Note: the root mysql password must be blank before installing this
mysql -u root -p
Enter your MySQL password, then the following MySQL command:
SET PASSWORD FOR root@localhost=PASSWORD(”);QUIT;
cd /usr/src
wget http://downloads.sourceforge.net/project/mtop/mtop/v0.6.6/mtop-0.6.6.tar.gz
tar -zxf mtop-0.6.6.tar.gz
cd mtop-0.6.6
perl Makefile.PL
make
make install
Enter the following MySQL command to put your root password back the way it was originally
Replace “mypassword” with your real password.
SET PASSWORD FOR root@localhost=PASSWORD(‘mypassword’);QUIT;
MYTOP:
mytop is is an optional utility for monitoring the threads and overall performance of mysql
Note: the root mysql password must be blank before installing this
mysql -u root -p
Enter your MySQL password, then the following MySQL command:
SET PASSWORD FOR root@localhost=PASSWORD(”);QUIT;
cd /usr/src
wget http://jeremy.zawodny.com/mysql/mytop/mytop-1.6.tar.gz
tar -zxf mytop-1.6.tar.gz
cd mytop-1.6
perl Makefile.PL
make
make test
make install
Enter the following MySQL command to put your root password back the way it was originally
Replace “mypassword” with your real password.
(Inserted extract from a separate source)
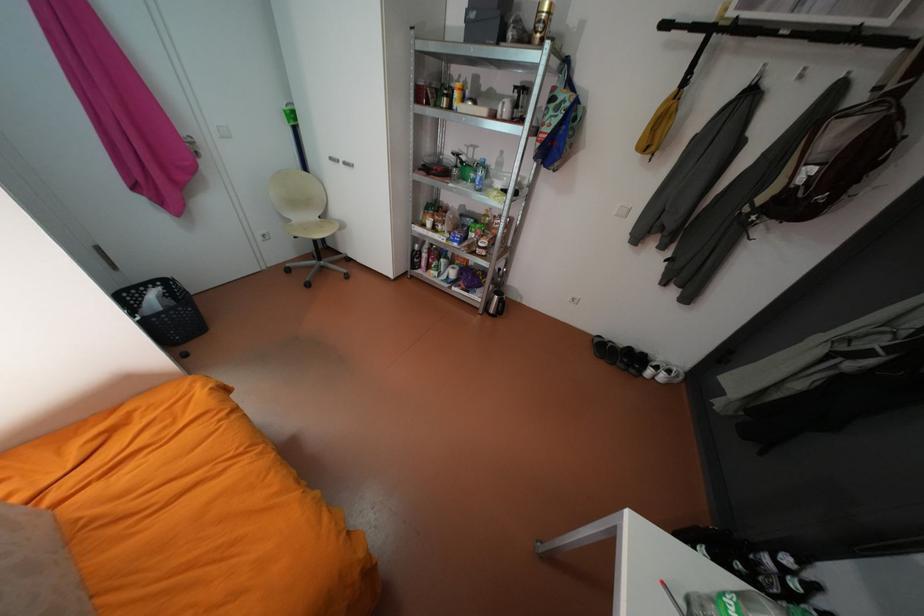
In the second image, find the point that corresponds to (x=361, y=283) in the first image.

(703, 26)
SET PASSWORD FOR root@localhost=PASSWORD(‘mypassword’);QUIT;
SIPSAK:
sipsak is an optional utility that VICIDIAL can use to send messages to an agent’s SIP-based phone(like the Snom 320) to display text on their LCD screen.
cd /usr/src
wget http://download.berlios.de/sipsak/sipsak-0.9.6-1.tar.gz
tar -zxf sipsak-0.9.6-1.tar.gz
cd sipsak-0.9.6
./configure
make
make install
/usr/local/bin/sipsak –version
PLOTICUS:
ploticus is a free graph creation package that allows you to create line graphs within PNG files simply by creating a config file and a data file. ViciDial uses this package to generate server performance graphs that can be displayed real-time within the ViciDial reports page.
cd /usr/src
wget http://downloads.sourceforge.net/project/ploticus/ploticus/2.41/pl241src.tar.gz
tar -zxf pl241src.tar.gz
cd pl241src/src/
make clean
make
make install
mkdir -p /var/www/html/vicidial/ploticus/
cp pl /var/www/html/vicidial/ploticus/
Installing eAccelerator for PHP
Install the php module
cd /usr/src
wget http://sourceforge.net/projects/eaccelerator/files/eaccelerator/eAccelerator 0.9.6.1/eaccelerator-0.9.6.1.zip/download
unzip eaccelerator-0.9.6.1.zip
cd eaccelerator-0.9.6.1
export PHP_PREFIX=”/usr”
$PHP_PREFIX/bin/phpize
./configure –enable-eaccelerator=shared –with-php-config=$PHP_PREFIX/bin/php-config
make
make install
Configure php.ini
nano /etc/php.ini
You will want to make sure NOTICE logging is turned off:
error_reporting = E_ALL & ~E_NOTICE
memory_limit = 48M
short_open_tag = On
max_execution_time = 330
max_input_time = 360
post_max_size = 48M
upload_max_filesize = 42M
default_socket_timeout = 360
Add the following lines to the dynamic extensions section of php.ini:
Note: For CentOS 32-bit, use this below: zend_extension=”/usr/lib/php/modules/eaccelerator.so”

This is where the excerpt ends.